As if that weren't bad enough, we're reading such dire headlines as:
Meanwhile a bunch of spoiled brats are occupying Wall Street just because, I dunno, they're bored or something. After a period of being unable to explain exactly why they're there, someone finally issued a list of side-splitting demands without any notion of who will pay for those demands. (Examples: Guaranteed living wage income, regardless of employment. Free college education. One trillion dollars in infrastructure spending, and another trillion – what the heck – on ecological restoration projects and decommissioning all nuclear power plants. Immediate across-the-board debt forgiveness for all – home mortgages, credit card debt, student loans, personal loans, etc.)
While these protesters have some legitimate complaints (such as the unholy alliance between corporations, bankers and politicians), their demands are so adolescent as to be comical. Only foolish and childish logic could demand bigger government control and more redistribution of wealth (presumably in their direction) as a "solution" to our economic mess.

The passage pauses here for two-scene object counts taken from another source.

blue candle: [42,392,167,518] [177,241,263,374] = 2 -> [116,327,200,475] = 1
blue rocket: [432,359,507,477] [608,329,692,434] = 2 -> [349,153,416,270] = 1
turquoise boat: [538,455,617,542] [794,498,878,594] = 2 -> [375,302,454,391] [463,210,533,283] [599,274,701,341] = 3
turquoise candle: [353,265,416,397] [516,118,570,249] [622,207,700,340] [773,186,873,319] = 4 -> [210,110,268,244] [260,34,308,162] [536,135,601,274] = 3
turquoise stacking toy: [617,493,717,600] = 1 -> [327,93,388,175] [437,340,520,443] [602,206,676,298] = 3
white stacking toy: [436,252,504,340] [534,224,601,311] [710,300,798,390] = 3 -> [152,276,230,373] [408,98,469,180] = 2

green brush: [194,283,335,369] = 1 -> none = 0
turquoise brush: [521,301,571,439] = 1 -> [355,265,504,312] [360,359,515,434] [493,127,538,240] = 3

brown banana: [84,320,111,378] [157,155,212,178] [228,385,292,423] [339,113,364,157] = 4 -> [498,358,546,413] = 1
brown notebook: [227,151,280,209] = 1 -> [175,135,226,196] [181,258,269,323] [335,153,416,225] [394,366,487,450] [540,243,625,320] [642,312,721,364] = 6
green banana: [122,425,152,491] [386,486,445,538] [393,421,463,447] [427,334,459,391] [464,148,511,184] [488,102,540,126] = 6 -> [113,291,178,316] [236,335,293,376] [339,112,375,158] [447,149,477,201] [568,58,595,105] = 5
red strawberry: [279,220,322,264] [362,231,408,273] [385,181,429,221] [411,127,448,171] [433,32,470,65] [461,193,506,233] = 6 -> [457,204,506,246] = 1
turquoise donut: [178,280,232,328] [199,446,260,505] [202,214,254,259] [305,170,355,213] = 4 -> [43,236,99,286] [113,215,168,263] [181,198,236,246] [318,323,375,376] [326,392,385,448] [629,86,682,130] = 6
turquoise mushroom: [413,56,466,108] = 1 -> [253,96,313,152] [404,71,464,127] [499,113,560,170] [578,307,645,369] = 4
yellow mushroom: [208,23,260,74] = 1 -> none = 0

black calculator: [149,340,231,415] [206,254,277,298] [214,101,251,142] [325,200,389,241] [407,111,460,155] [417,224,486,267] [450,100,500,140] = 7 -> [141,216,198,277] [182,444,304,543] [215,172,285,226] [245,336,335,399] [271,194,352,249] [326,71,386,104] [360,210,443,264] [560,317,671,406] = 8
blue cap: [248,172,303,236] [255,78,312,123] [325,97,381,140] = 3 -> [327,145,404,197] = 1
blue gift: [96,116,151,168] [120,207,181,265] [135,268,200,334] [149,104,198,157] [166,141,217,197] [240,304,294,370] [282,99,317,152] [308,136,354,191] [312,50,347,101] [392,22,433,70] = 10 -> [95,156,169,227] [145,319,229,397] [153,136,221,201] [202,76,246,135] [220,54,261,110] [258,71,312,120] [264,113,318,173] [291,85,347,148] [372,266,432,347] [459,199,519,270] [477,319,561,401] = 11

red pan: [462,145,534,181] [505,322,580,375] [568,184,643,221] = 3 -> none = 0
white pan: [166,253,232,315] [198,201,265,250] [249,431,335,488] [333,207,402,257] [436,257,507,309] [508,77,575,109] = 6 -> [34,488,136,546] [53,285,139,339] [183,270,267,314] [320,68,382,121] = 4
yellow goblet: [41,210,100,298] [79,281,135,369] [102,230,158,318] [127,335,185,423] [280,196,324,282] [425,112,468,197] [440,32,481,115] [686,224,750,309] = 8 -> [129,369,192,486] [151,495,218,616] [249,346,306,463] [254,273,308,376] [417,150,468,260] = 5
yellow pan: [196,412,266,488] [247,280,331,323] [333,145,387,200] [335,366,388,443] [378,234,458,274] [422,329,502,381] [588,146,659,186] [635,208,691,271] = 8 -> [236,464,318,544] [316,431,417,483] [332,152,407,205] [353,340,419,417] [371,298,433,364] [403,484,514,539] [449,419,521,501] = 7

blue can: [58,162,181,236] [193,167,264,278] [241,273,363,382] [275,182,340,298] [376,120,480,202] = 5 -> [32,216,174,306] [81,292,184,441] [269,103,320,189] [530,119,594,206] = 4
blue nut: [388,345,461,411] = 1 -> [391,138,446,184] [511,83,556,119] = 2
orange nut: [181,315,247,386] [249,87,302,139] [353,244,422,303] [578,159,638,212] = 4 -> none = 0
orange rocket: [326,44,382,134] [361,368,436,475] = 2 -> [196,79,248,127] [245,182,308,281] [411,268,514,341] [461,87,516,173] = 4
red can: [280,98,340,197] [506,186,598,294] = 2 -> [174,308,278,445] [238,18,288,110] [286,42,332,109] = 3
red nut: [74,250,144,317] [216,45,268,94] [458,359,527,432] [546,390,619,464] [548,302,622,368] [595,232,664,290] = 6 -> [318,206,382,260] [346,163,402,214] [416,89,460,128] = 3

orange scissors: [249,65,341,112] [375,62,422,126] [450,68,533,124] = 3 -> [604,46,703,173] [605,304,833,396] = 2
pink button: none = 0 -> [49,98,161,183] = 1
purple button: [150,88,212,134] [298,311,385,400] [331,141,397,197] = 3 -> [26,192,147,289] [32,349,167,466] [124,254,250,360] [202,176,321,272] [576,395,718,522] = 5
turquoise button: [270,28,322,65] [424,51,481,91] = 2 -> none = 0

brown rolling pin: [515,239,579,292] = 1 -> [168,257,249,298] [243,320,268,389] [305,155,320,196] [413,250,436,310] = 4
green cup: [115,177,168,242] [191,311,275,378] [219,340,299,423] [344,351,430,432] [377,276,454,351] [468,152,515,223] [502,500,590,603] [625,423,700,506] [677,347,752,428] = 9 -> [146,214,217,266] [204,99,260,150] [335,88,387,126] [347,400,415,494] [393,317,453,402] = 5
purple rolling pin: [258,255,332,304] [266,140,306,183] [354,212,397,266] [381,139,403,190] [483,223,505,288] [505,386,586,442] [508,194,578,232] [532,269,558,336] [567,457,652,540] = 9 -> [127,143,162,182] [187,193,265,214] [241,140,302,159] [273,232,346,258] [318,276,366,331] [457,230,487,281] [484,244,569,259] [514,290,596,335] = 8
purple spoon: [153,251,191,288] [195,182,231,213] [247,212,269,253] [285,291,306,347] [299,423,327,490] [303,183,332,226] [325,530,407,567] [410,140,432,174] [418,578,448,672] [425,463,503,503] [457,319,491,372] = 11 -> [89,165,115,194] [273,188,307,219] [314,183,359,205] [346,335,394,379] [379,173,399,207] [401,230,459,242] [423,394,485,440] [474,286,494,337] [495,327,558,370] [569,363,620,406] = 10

Europe is about to melt down and bring much of the rest of the world's economy with it, in part because it has spent years giving living wages to unproductive people and free college educations. Yet our Wall Street protesters want a guaranteed living wage, regardless of employment? Bwahahahaha! Grow up, people.
Vice President Biden says of the economy, "We have it turned around." Horse manure.
Only fools believe what politicians tell them (and we have a lot of fools lately). If someone wants to believe inflating the dollar is the road to recovery and subsequent economic prosperity, I call them a fool. If someone wants to believe that providing free money to unproductive people will increase their incentive to work, I call them a fool. If someone thinks wide-scale replacement of conventional energy sources with "green" energy will save our nation, I call them a fool.
Many of us see the economic storm clouds looming overhead. We are taking what steps we can to weather that storm. And for this, we are regarded by the useful idiots described above as – wait for it – fools.
So let the fools chuckle over those of us who are battening down the hatches. Let them laugh themselves silly. Let them fall over, clutching their sides in mirth, chortling over our idiocy because we believe the economy is on the road to utter ruin.
Denial should be a river in Egypt, not the state of mind of Americans at this time. Those who deny our system could ever fail and that the government will always be there, like cavalry to the rescue, must have been educated at government schools and are in for an unpleasant shock.
But they'll remain too foolish to recognize where the blame lies.